Right now, Scotland is home to one-fifth of the UK’s total space sector jobs, and proportionally, Scotland employs twice as many people in the space industry as the rest of the UK. Since 2016, the number of space businesses in Scotland has risen by 65%, and the industry currently generates some £880 million a year for the country’s economy. Considering the space sector’s steady growth of 12% annually for the past several years, the goal of reaching £4 billion in economic activity by 2030 seems quite achievable.

The Scottish Strategy involves strong cooperation between the space industry, academia, government agencies, and other public sector bodies. Overall, the strategy sets a small number of goals but makes sure those goals are clear and realistic.

Should we take the UK National Space Strategy seriously?

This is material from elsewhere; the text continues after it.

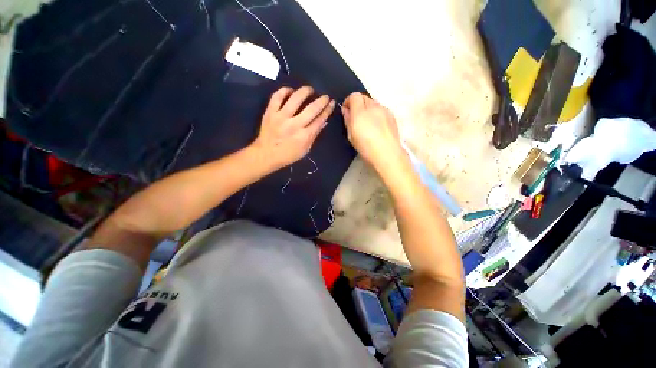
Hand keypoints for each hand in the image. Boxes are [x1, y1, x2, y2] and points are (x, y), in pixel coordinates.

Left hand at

Let’s face it: Britain is not going to colonize the galaxy in the following decade. Nobody is. For all the loud talk about Galactic Britain, the UK’s Space Strategy is rather vague. However, Britain is a powerful country with a strong economy and great ambitions. Additionally, the British space sector is deeply rooted in cooperation with its international partners such as NASA. So does Britain have what it takes to become one of the world’s leading space nations in the following decade? It surely does, and with a strong investment in STEM education and the space sector, it might just be able to make a confident step towards its galactic ambitions.

Final thoughts

We should not view the British and Scottish Space Strategies as opposed to each other. After all, Scotland itself is part of the United Kingdom. While their approaches may be slightly different, their goals are the same — to make their country a leading player in the global space race and bring economic prosperity to citizens. The main problems of the British and Scottish strategies are the same, too – bureaucracy and funding. UK space companies need solid investment to make their space ambitions come to fruition. However, judging by their current strategies, it seems like the Scots have their action plan figured out rather more precisely.